■ **What you have to do**:
Write out every row below, keeping each character unchanged.

■ **Data excerpts**:
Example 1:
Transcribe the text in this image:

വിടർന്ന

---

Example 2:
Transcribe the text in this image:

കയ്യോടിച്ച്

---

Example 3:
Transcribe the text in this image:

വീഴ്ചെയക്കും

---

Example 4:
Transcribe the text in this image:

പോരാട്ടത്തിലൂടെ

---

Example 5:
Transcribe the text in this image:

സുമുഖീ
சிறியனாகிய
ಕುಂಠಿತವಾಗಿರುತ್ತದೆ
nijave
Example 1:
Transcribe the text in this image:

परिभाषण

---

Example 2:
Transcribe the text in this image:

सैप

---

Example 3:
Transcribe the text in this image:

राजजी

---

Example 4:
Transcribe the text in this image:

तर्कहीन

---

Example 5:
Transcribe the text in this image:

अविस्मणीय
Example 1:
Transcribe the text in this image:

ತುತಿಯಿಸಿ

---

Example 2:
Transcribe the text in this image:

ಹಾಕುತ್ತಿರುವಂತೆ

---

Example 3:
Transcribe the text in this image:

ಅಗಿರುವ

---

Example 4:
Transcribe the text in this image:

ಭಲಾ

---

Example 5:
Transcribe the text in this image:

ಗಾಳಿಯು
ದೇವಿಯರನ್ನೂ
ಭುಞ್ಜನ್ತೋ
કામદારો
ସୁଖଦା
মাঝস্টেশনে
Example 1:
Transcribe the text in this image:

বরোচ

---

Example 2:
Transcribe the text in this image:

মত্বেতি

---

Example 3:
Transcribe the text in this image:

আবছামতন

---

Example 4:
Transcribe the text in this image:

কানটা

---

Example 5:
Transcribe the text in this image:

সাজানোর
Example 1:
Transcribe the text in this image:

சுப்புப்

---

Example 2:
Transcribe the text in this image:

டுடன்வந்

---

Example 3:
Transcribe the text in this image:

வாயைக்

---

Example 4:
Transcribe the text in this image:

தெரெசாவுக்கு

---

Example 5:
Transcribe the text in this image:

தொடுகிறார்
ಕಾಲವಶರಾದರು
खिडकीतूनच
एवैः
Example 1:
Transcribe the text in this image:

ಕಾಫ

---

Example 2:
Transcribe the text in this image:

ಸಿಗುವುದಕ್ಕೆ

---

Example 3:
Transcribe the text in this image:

■ **Completed task**:
Example 1:
Transcribe the text in this image:

വിടർന്ന

---

Example 2:
Transcribe the text in this image:

കയ്യോടിച്ച്

---

Example 3:
Transcribe the text in this image:

വീഴ്ചെയക്കും

---

Example 4:
Transcribe the text in this image:

പോരാട്ടത്തിലൂടെ

---

Example 5:
Transcribe the text in this image:

സുമുഖീ
சிறியனாகிய
ಕುಂಠಿತವಾಗಿರುತ್ತದೆ
nijave
Example 1:
Transcribe the text in this image:

परिभाषण

---

Example 2:
Transcribe the text in this image:

सैप

---

Example 3:
Transcribe the text in this image:

राजजी

---

Example 4:
Transcribe the text in this image:

तर्कहीन

---

Example 5:
Transcribe the text in this image:

अविस्मणीय
Example 1:
Transcribe the text in this image:

ತುತಿಯಿಸಿ

---

Example 2:
Transcribe the text in this image:

ಹಾಕುತ್ತಿರುವಂತೆ

---

Example 3:
Transcribe the text in this image:

ಅಗಿರುವ

---

Example 4:
Transcribe the text in this image:

ಭಲಾ

---

Example 5:
Transcribe the text in this image:

ಗಾಳಿಯು
ದೇವಿಯರನ್ನೂ
ಭುಞ್ಜನ್ತೋ
કામદારો
ସୁଖଦା
মাঝস্টেশনে
Example 1:
Transcribe the text in this image:

বরোচ

---

Example 2:
Transcribe the text in this image:

মত্বেতি

---

Example 3:
Transcribe the text in this image:

আবছামতন

---

Example 4:
Transcribe the text in this image:

কানটা

---

Example 5:
Transcribe the text in this image:

সাজানোর
Example 1:
Transcribe the text in this image:

சுப்புப்

---

Example 2:
Transcribe the text in this image:

டுடன்வந்

---

Example 3:
Transcribe the text in this image:

வாயைக்

---

Example 4:
Transcribe the text in this image:

தெரெசாவுக்கு

---

Example 5:
Transcribe the text in this image:

தொடுகிறார்
ಕಾಲವಶರಾದರು
खिडकीतूनच
एवैः
Example 1:
Transcribe the text in this image:

ಕಾಫ

---

Example 2:
Transcribe the text in this image:

ಸಿಗುವುದಕ್ಕೆ

---

Example 3:
Transcribe the text in this image:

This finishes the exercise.